• [What you are asked to do]: Copy everything from "This documentation site" down to "called out explicitly." in the DataLab documentation text below, and swap "processing catalog" for "function catalog" wherever it appears.

• [Document section]:
□ □ □ □

The headless computation engine (signal and image processing) shared by all of the above. Documentation.

Note

This documentation site is, first and foremost, the documentation of the desktop application. Everything that is shared across editions β€” the object model, the processing catalog, the parameters β€” is described here and applies to DataLab-Web as well. Only the differences specific to an edition are called out explicitly.

Members of the platform#

DataLab (desktop)

The reference application, with a native Qt graphical user interface and the full PlotPyStack interactive visualization. Runs locally on Windows, Linux and macOS.

DataLab-Web

The same platform, running entirely inside your browser via WebAssembly. Zero install, your data never leaves your machine. Try it at datalab-platform.com/web or browse the project on GitHub.

DataLab-Kernel

A Jupyter kernel for notebook-driven workflows: live-synchronized with a running desktop session, or fully standalone β€” notebooks run unchanged with or without DataLab, including in JupyterLite. See the DataLab-Kernel documentation.

Sigima

The open-source computation engine that powers every edition. See the Sigima documentation.

Which one should I use?#

The desktop application and DataLab-Web are not competitors: they are two access modes to the same platform, and they can be used interchangeably (HDF5 workspaces are interoperable). A few rules of thumb:

  • Use the desktop application when you work on your own machine and want the richest, fastest experience, the full set of interactive PlotPy tools, native file access, and the ability to handle very large datasets limited only by your system RAM.

□ □ □ □

• [Excerpted records]:
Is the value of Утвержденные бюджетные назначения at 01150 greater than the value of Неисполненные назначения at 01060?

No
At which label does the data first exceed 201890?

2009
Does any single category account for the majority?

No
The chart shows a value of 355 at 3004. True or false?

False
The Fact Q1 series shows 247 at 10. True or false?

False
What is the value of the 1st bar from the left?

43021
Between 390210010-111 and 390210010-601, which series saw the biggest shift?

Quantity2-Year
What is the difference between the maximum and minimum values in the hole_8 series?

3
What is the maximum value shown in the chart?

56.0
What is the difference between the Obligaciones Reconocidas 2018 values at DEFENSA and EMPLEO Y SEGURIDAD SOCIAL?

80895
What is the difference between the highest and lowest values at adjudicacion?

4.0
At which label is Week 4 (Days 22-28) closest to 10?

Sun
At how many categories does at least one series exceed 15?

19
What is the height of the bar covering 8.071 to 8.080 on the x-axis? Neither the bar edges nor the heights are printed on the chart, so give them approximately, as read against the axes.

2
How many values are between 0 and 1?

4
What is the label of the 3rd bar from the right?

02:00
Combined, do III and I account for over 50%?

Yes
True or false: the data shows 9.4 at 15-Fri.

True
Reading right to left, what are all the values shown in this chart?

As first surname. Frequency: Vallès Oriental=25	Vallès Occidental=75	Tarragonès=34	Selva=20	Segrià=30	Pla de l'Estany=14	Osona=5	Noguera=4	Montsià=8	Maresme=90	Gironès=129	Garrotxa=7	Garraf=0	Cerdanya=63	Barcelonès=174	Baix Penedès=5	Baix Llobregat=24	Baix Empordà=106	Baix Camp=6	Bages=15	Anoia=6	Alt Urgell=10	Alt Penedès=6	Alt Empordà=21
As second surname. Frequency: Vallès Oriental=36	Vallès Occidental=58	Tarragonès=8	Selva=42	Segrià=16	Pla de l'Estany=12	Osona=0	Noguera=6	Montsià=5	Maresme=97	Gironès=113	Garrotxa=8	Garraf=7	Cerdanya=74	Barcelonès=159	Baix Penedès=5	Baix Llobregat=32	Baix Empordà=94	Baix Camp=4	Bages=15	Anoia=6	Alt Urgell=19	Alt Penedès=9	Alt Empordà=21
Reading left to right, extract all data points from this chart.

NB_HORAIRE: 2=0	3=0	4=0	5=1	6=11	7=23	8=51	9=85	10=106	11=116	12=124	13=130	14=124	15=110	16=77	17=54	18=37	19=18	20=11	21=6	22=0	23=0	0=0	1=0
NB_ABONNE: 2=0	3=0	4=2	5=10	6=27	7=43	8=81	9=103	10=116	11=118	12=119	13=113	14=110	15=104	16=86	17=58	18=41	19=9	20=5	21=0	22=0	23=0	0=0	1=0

□ □ □ □

• [Response for this exercise]:
This documentation site is, first and foremost, the documentation of the desktop application. Everything that is shared across editions β€” the object model, the function catalog, the parameters β€” is described here and applies to DataLab-Web as well. Only the differences specific to an edition are called out explicitly.